Tuesday, February 03, 2009

The Super Weak New Zealand Dollar

The New Zealand dollar yesterday fell below 50 U.S. cents (Which in inverted terms means it costs more than 2 New Zealand dollars to buy 1 U.S. dollar). While that is not a record low against the U.S. dollar as it was briefly trading below 40 U.S. cents back in September 2001, it's nevertheless the lowest since December 2002. And moreover, the low value back in 2001-2002 reflected to a large extent the extreme strength of the U.S. dollar at the time, and if we look at the exchange rate versus the euro and the yen, it is in fact record low.

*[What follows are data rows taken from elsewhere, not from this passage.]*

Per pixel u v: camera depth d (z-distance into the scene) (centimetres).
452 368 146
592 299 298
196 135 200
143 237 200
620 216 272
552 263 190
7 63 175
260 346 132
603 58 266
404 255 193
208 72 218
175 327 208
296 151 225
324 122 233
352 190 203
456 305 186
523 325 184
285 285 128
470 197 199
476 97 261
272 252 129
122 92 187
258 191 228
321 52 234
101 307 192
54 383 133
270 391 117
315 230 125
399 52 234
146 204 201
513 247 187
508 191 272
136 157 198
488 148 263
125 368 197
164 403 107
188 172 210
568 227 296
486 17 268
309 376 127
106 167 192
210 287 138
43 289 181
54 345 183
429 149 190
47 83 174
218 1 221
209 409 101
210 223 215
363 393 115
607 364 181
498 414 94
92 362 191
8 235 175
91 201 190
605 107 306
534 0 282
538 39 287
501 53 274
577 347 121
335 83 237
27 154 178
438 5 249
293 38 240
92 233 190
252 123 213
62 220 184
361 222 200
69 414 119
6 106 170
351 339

Back in 2001, the New Zealand dollar traded at 48 Euro cents and 49 yen. Now it is trading at 39 euro cents and 45 yen.

After the 2001 lows, the New Zealand dollar had several years of bull market, as it rose in 2007 to highs above 80 U.S. cents, above 60 Euro cents and nearly 100 yen. The collapse against the yen since then is particularly dramatic, losing more than half of its value in the latest 19 months. Although it took some beating in the year after that, most of the decline has come since the global financial turmoil became more dramatic in September 2008, with the New Zealand dollar dropping 45% in just 5 months against the yen.

The reason why the New Zealand dollar has taken such a beating against other currencies in general and the yen in particular is of course that New Zealand went into the slump with higher interest rates than others, meaning that its interest rates had more room to fall, putting downward pressure on the currency. The New Zealand dollar has in other words depreciated in value because of the same mechanism that has caused the yen to rally .

Where will it go from here then? At this point, it clearly looks undervalued, but as long as the global slump continues it will nevertheless be difficult for it to recover as people will expect the Reserve bank of New Zealand to cut interest rates further to counteract the slump.

Because New Zealand more or less appears to have structurally higher interest rates, that however means that once there is an economic recovery, it will probably again rally significantly, just like it did between 2001 and 2007.

3 Comments:

Blogger Ke said...

Stefan, I wanted to ask you about the current unemployment crisis in China.

http://www.nytimes.com/2009/02/03/world/asia/03china.html?_r=1&partner=rss&emc=rss

It seems that further devaluation of the RMB is the most logical action to take. For the people with ideas that the RMB is way undervalued versus the U.S. dollar now seems absurd. Do you agree?

Sorry for going off the topic.

7:24 PM  
Blogger stefankarlsson said...

Ke, one can never be certain with politicians, but I find it less likely that China will devalue. They know very well what kind of outcry and possible retaliatory actions in the West this would create.

I think it is more likely that they will continue to focus on boosting domestic demand.

10:31 PM  
Anonymous Anonymous said...

Also the NZD was a verry popular currency with Japanese houswifes who invested their yen in NZD because of the interest rate diff.